Mr. Endian Bytes Back Part 2
For the reader below who asked for an ASCII diagram here you go.
Let's say we have the following...
typedef struct
{
SHORT x;
SHORT y;
} FOO;
void BadCode( FOO foo)
{
foo.x = 0x0102;
foo.y = 0x0304;
InterlockedIncrement( (PLONG)&foo.x );
}
The foo struct consumes 4 bytes since each SHORT is a signed 16 bit value. On a little endian system, the byte values are laid out in memory as follows. (Remember - Least (little) signficant byte first)
0x02 (LSB of FOO.x)
0x01 (MSB of FOO.x)
0x04 (LSB of FOO.y)
0x03 (MSB of FOO.y)
InterlockedIncrement actually works on 32bit values. On little endian systems, the interlocked increment function expects the least significant byte of the 32 bit value to be at the address supplied to the interlocked function. So, in this case, the increment actually works as expected, and the result would be:
0x03 (LSB of FOO.x)
0x01 (MSB of FOO.x)
0x04 (LSB of FOO.y)
0x03 (MSB of FOO.y)
where foo.x == 0x0103 and foo.y == 0x0304.
(Also note that if we were to increment foo.x greater than 0xFFFF we would actually overflow the 2 byte SHORT and start incrementing the foo.y value. Since it is signed, similar madness would occur if we decrement the value below 0.)
Now, on a big endian system, memory is laid out as follows.
0x01 (MSB of FOO.x)
0x02 (LSB of FOO.x)
0x03 (MSB of FOO.y)
0x04 (LSB of FOO.y)
When we consider the InterlockedIncrement is 32bit on a big endian system, the fourth byte from a INT32 pointer is the least significant byte. In this case, 0x04 would actually be the least significant byte and would get incremented. After the increment memory would look like the following.
0x01 (MSB of FOO.x)
0x02 (LSB of FOO.x)
0x03 (MSB of FOO.y)
0x05 (LSB of FOO.y)
where foo.x == 0x0102 and foo.y == 0x0305.
So, the "InterlockedIncrement((PLONG)&foo.x)" is actually wrong. The cast is entirely a bad thing in this case, but we have it in there for perf and data compaction reasons.
A naive fix would be to use the address of foo.x - 2 bytes, but that would result in an unaligned pointer in this case, causing the increment to hit an alignment exception.
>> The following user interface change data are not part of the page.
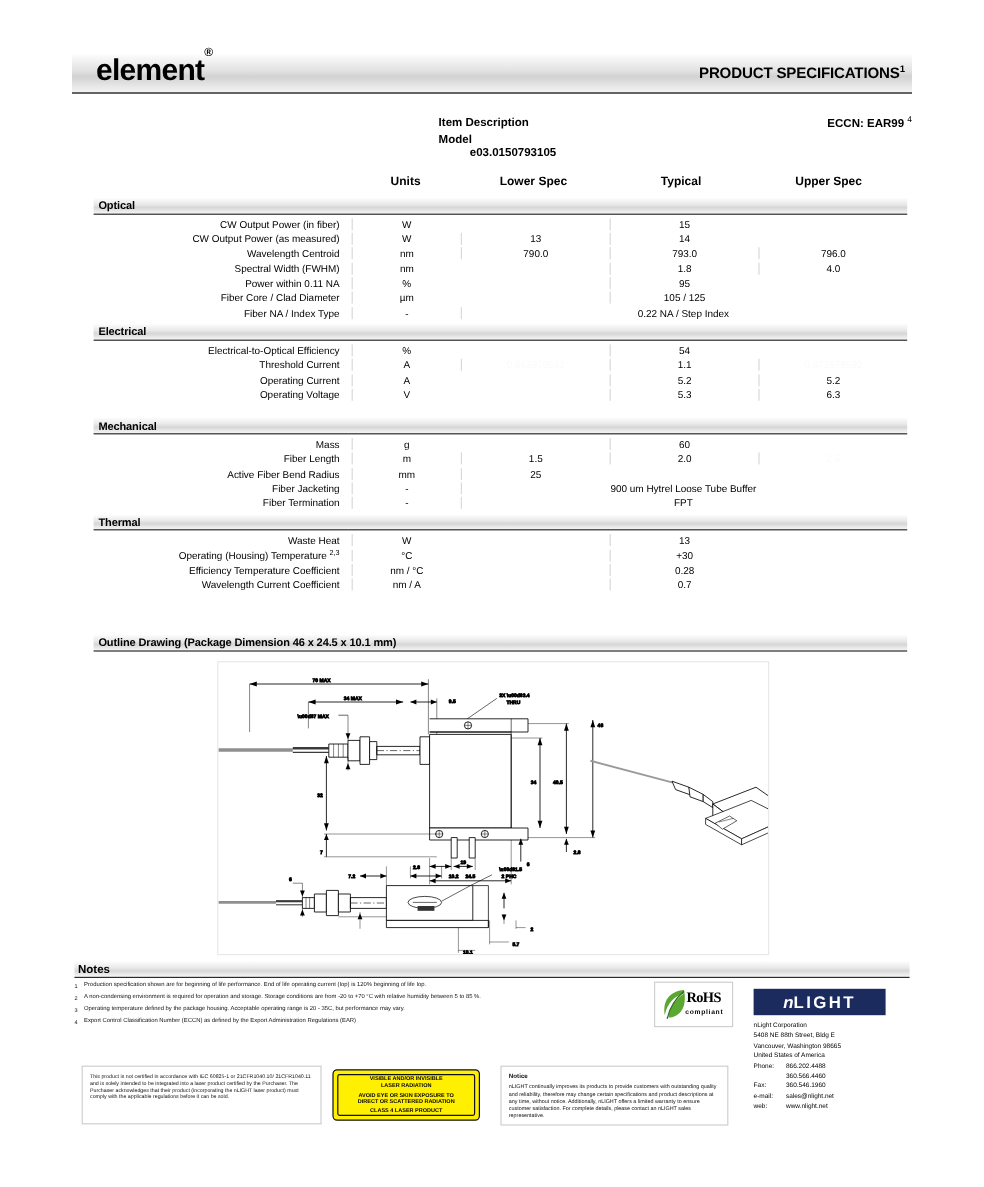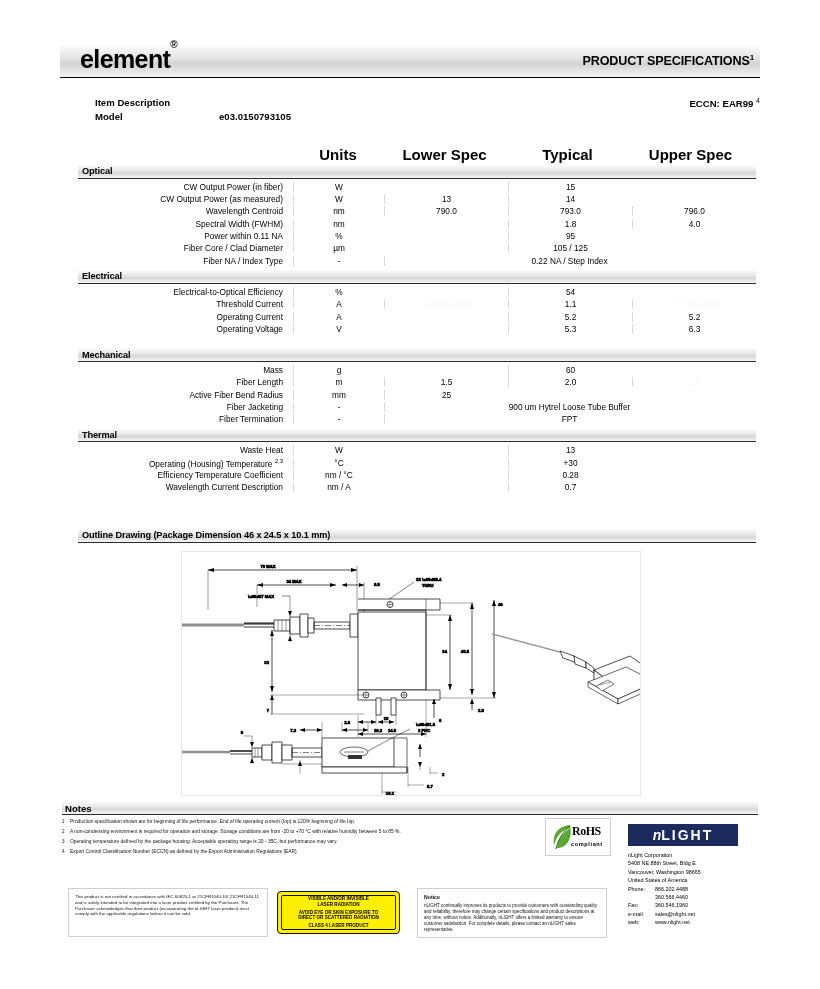--- a/index.html
+++ b/index.html
@@ -28,7 +28,7 @@
 
   
   .info{position:absolute;left:95px;top:97px;width:665px;font-size:9.6px;font-weight:bold;}
-  .info-row{display:flex;align-items:flex-start;height:13.5px;}
+  .info-row{display:flex;align-items:center;height:13.5px;flex-direction:column;}
   .info-label{width:124px;}
   .info-value{flex:1;}
   .info-eccn{position:absolute;right:0;top:0;font-size:9.6px;font-weight:bold;}

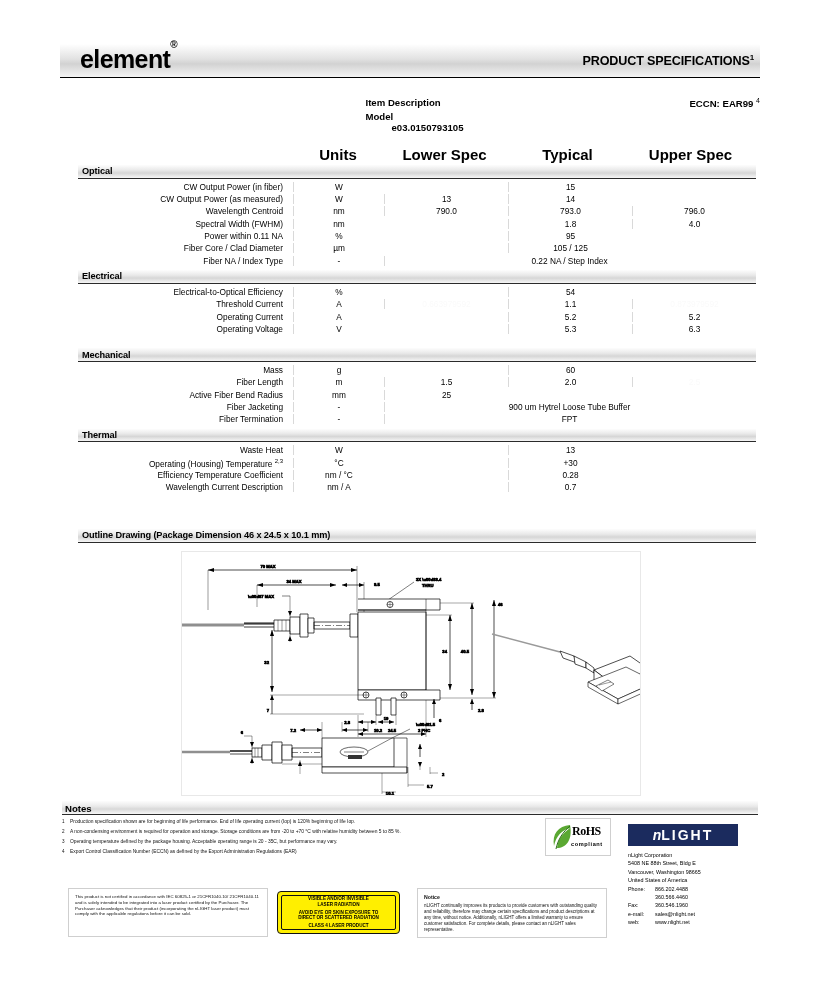--- a/index.html
+++ b/index.html
@@ -36,7 +36,7 @@
 
   
   .spec{position:absolute;left:78px;top:146px;width:678px;font-size:8.2px;}
-  .colhead{display:flex;font-weight:bold;font-size:15px;height:17px;align-items:flex-start;}
+  .colhead{display:flex;font-weight:bold;font-size:10px;height:17px;align-items:flex-start;}
   .c-label{width:215px;}
   .c-units{width:90px;text-align:center;}
   .c-low{width:123px;text-align:center;}

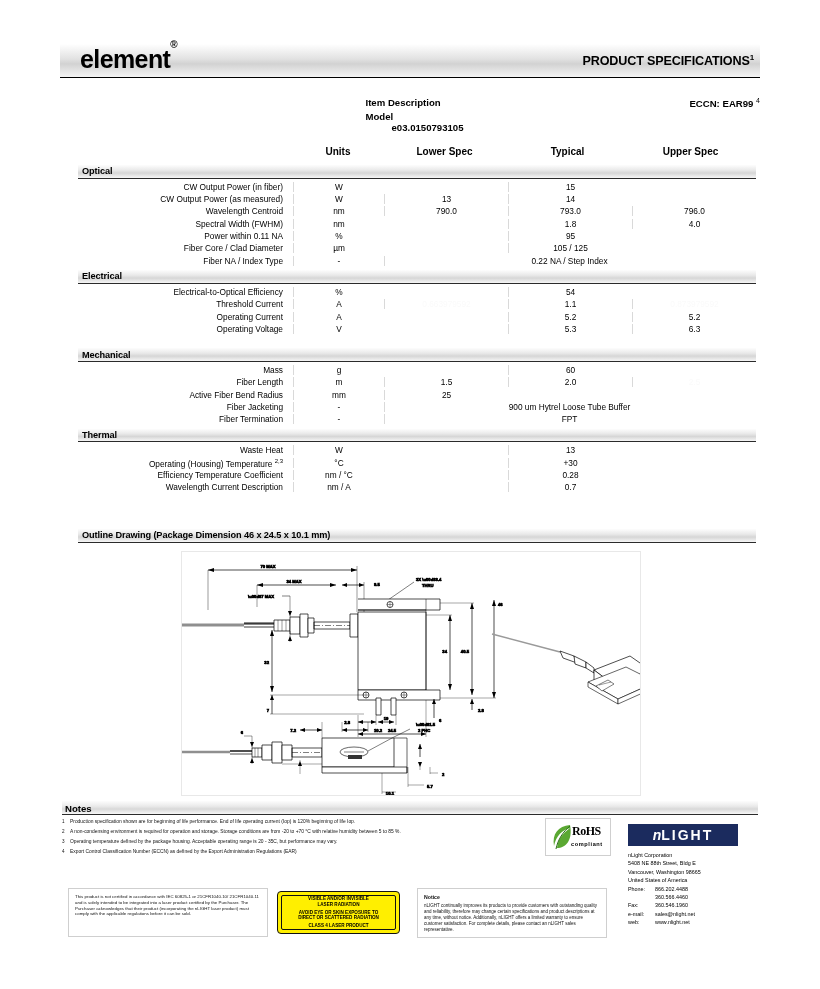--- a/index.html
+++ b/index.html
@@ -308,7 +308,7 @@
             <div class="c-upp"></div>
           </div>
           <div class="row">
-            <div class="c-label"><span>Wavelength Current Description</span></div>
+            <div class="c-label"><span>Wavelength Current Coefficient</span></div>
             <div class="c-units">nm / A</div>
             <div class="c-low"></div>
             <div class="c-typ">0.7</div>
I fixed the problem by adding an #ifdef to the structure definition to swap the order of the fields.
typedef struct
{
#ifdef BIG_ENDIAN
SHORT y;
SHORT x;
#else
SHORT x;
SHORT y;
#endif
} FOO;
And changed the interlocked code to use the address of the FOO struct instead of the FOO.x field.
InterlockedIncrement( (PLONG)&foo )
And, of course, I was a good coding citizen and stuck a comment in explaining the madness and referring to the spot in code where we actually do the interlocked increment and decrement.